In addition to a competitive salary and excellent terms and conditions of employment Avacta Group Plc offers the opportunity for employees to join a stakeholder pension scheme.
Background to the Company
Avacta Analytical Ltd is based in Wetherby, United Kingdom, halfway between the dynamic cities of York and Leeds and provides services and innovative instrumentation to the biopharmaceutical market. Our focus is to equip customers with a broad range of capabilities, enabling them to develop their therapeutics quicker, cheaper and better. As a small, but dynamic and growing company we pride ourselves on our service and the relationships that we build with our customers through our core cultural values of innovation, boldness, fulfilment and care. Avacta Group joined AIM in August 2006. More information about Avacta Group Plc can be found at www.avacta.com
Study Manager – Formulation Scientist
A position has become available for the right candidate to take a specialist role within our small team of analytical scientists. Avacta are a specialist biophysical and physicochemical analytical CRO based outside of Leeds. We provide analytical services to variety of global Biopharmaceutical companies, supporting them at various stages of their drug development programmes. The selected candidate will take a lead in delivering a variety of analytical projects and programmes to our customers.

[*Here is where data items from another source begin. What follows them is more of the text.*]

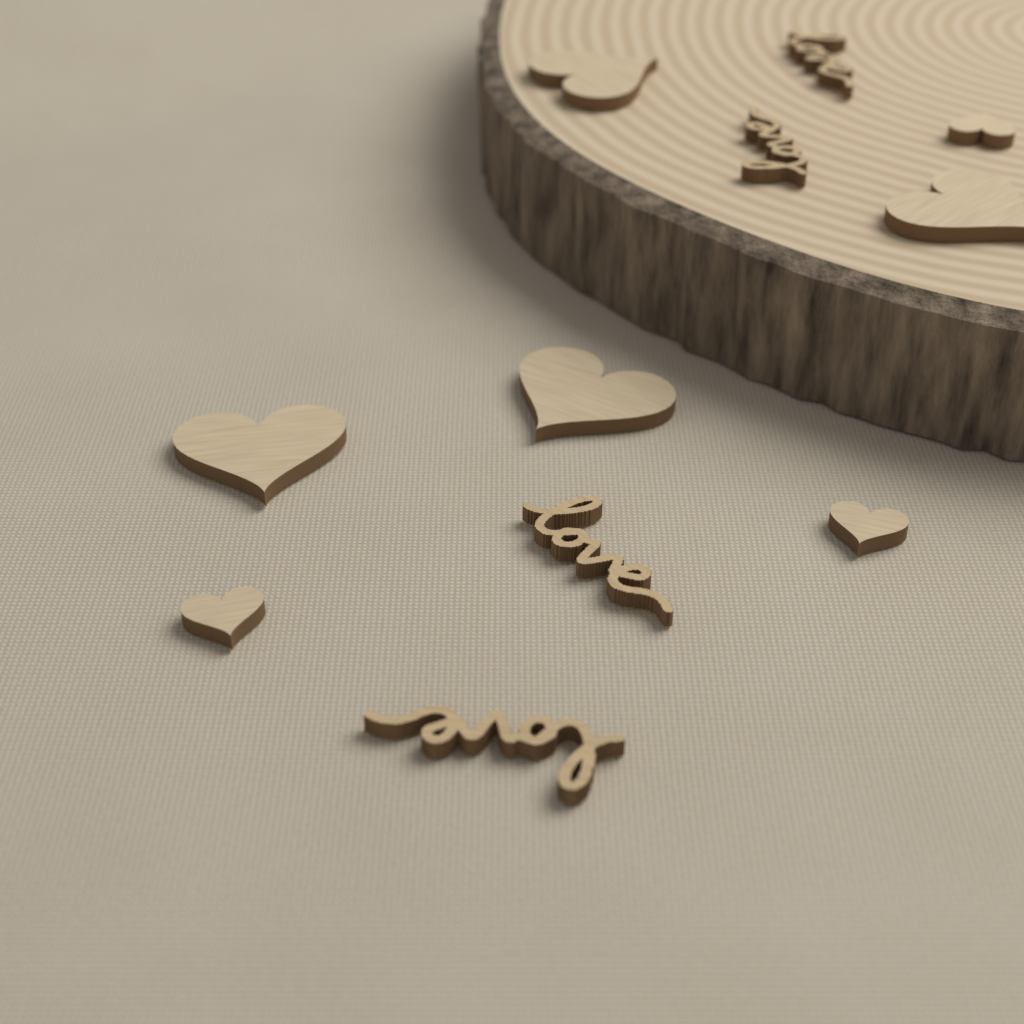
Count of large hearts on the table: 4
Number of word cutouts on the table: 4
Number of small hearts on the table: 3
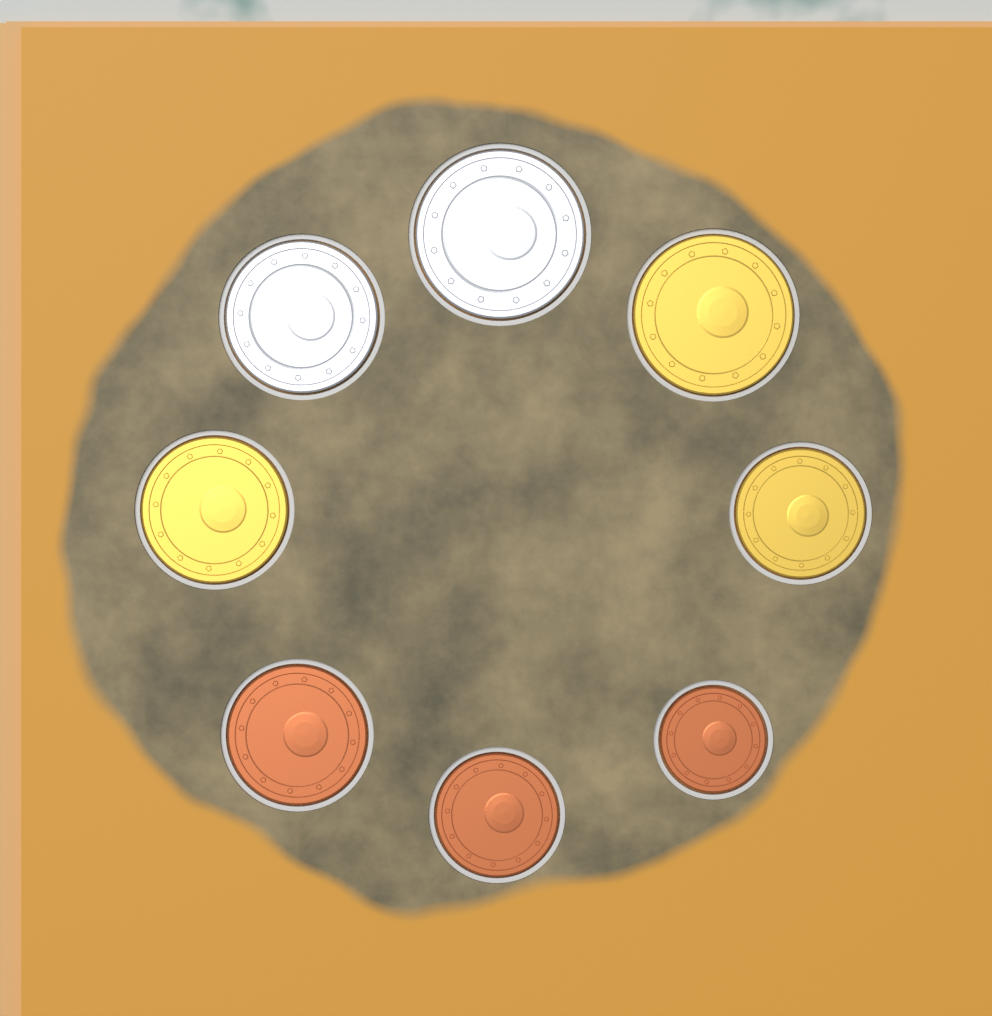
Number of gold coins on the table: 3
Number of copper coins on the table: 3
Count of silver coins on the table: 2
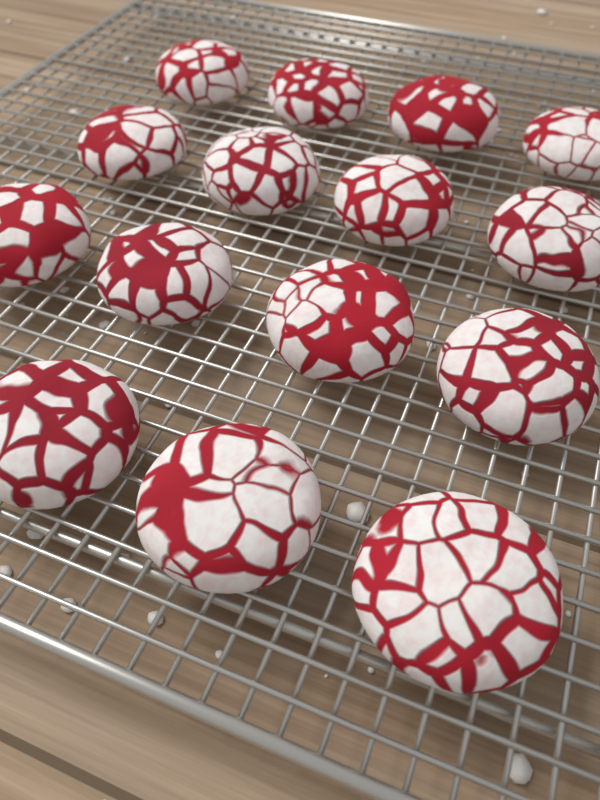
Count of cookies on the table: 15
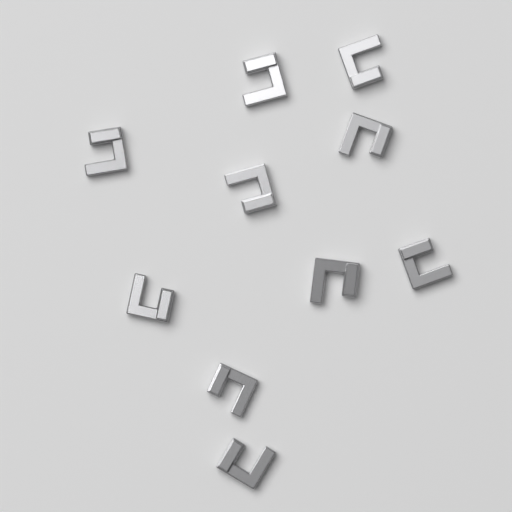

o Experienced in running pre-formulation and stability studies of protein drug candidate compounds using various analytical techniques.
o Strong knowledge of protein formulation and analytical methods development.
o Experience or knowledge of setting up high-through-put formulation processes and platforms would be advantageous, but not essential.
o Ability to both work within a team and coordinates efforts of the team.
o To accomplish this function, the selected candidate should possess the skills to utilize a diverse array of analytical instruments. It would be advantageous to have knowledge of Mass Spec, CD, AUC, Fluorescence, FTIR, DLS and DSC.
o A crucial aspect of this role is the ability to work diligently and accurately in the pressurised environment of a CRO. Being able to meet tight deadlines, manage projects and the ability to simultaneously work on multiple projects is essential. Previous experience at another CRO would be very advantageous.
o Experience of interpreting data from various analytical techniques, including the above mentioned biophysical techniques.
o Experience of assisting in the running of a lab.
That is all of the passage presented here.